◆ Assigned task ◆
Every line of the records that holds the word "lines" should be copied.

◆ Extracted records ◆
........
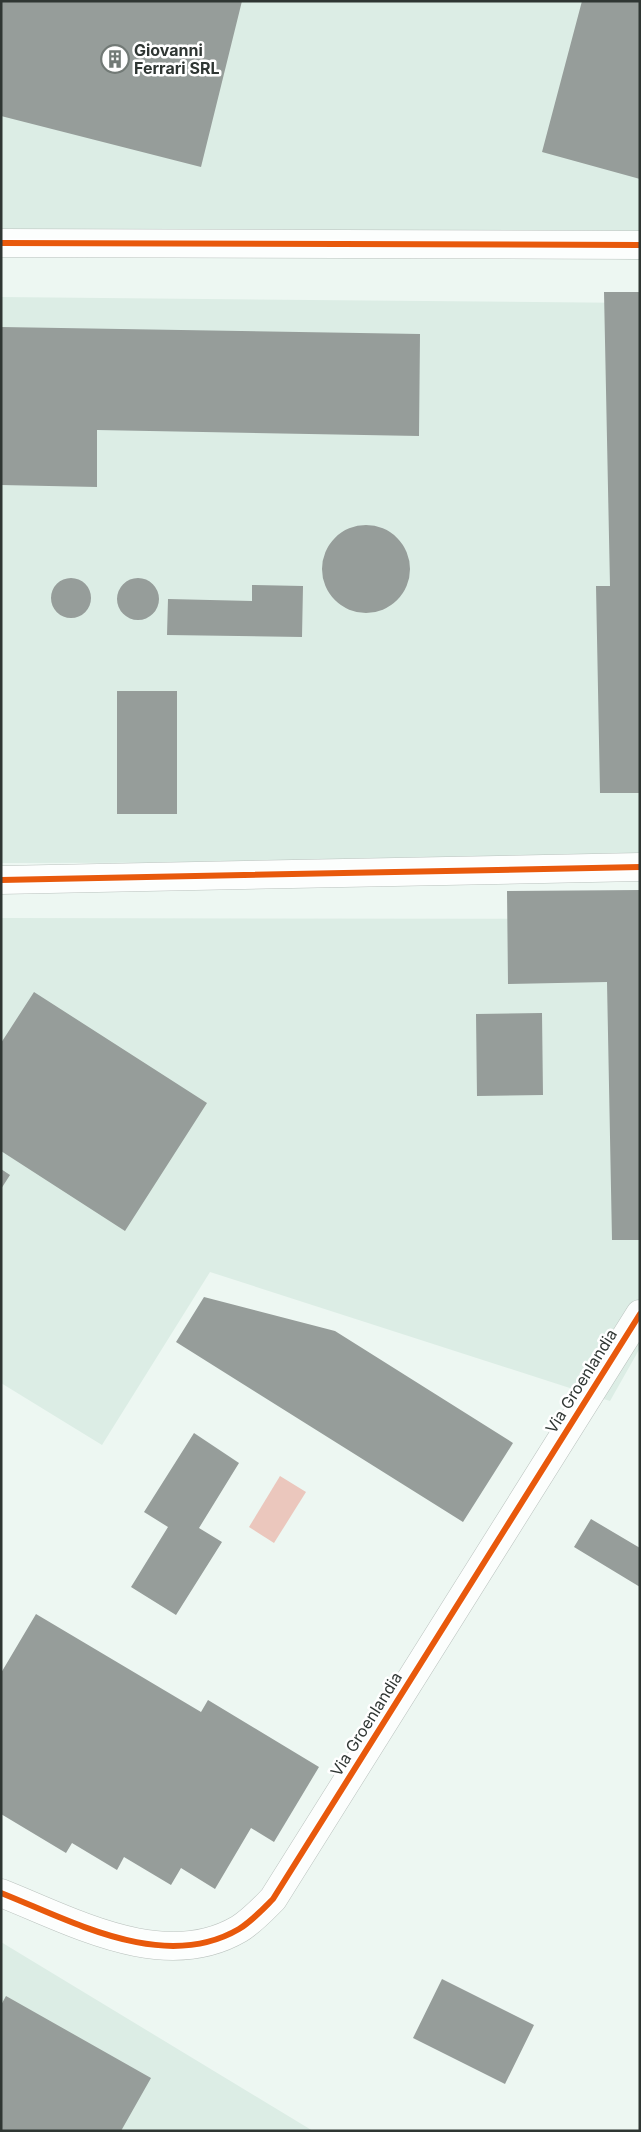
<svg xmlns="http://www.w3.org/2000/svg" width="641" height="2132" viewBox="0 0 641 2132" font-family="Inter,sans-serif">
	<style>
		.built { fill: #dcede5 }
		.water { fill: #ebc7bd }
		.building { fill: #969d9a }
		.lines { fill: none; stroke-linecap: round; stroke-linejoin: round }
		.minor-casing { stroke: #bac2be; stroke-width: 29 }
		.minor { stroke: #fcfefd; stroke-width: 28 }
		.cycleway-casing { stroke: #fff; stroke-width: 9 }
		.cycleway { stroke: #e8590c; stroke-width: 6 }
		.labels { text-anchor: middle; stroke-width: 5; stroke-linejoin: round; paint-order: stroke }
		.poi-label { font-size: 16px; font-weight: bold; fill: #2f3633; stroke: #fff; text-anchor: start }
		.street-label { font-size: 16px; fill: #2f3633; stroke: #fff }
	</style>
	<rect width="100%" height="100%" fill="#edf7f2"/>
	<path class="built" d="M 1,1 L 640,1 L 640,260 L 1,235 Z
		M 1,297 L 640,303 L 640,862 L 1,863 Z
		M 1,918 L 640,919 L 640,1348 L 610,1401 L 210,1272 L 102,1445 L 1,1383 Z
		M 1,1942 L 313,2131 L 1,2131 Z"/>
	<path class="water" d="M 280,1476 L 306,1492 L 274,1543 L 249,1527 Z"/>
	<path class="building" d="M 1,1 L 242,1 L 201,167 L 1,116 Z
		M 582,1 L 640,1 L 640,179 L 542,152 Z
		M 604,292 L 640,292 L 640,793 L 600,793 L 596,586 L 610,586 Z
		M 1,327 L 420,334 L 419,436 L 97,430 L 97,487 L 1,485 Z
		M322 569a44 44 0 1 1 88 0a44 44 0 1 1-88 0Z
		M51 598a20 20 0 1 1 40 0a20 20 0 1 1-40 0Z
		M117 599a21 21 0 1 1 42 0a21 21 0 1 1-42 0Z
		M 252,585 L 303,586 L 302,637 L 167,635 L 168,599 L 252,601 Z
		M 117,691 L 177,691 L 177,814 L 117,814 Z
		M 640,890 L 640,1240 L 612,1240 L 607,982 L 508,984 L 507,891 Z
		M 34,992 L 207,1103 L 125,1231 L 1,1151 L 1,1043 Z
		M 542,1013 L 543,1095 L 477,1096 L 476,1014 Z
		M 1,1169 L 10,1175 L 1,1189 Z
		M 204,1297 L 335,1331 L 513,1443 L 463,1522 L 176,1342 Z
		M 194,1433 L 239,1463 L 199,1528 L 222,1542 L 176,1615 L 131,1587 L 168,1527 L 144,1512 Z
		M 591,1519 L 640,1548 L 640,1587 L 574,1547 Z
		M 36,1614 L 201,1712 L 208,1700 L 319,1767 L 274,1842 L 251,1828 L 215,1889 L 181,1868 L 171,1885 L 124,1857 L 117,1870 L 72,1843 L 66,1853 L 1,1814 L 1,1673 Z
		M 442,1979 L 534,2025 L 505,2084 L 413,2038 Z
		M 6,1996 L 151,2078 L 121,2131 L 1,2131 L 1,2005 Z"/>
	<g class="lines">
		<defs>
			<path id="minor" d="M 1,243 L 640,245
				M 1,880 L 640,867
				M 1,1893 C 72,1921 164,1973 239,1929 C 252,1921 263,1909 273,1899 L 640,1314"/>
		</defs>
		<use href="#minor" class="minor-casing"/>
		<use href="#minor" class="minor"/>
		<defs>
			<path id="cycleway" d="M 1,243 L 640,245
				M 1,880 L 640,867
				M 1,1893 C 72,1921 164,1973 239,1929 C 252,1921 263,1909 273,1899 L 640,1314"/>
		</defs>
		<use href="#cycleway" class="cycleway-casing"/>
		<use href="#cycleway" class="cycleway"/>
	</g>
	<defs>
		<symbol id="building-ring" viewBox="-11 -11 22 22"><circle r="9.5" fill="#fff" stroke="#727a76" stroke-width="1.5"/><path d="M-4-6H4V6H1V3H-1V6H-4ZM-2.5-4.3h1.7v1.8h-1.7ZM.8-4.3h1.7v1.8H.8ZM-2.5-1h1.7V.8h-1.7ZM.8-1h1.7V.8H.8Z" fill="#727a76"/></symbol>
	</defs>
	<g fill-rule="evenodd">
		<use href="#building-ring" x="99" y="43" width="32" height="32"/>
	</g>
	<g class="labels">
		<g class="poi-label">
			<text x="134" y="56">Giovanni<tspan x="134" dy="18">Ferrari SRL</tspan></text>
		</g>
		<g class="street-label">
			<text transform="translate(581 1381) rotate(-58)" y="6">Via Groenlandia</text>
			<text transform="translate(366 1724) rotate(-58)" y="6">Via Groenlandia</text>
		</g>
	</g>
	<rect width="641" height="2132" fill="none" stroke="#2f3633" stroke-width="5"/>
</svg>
........
◆ Solution for this exercise ◆
		.lines { fill: none; stroke-linecap: round; stroke-linejoin: round }
	<g class="lines">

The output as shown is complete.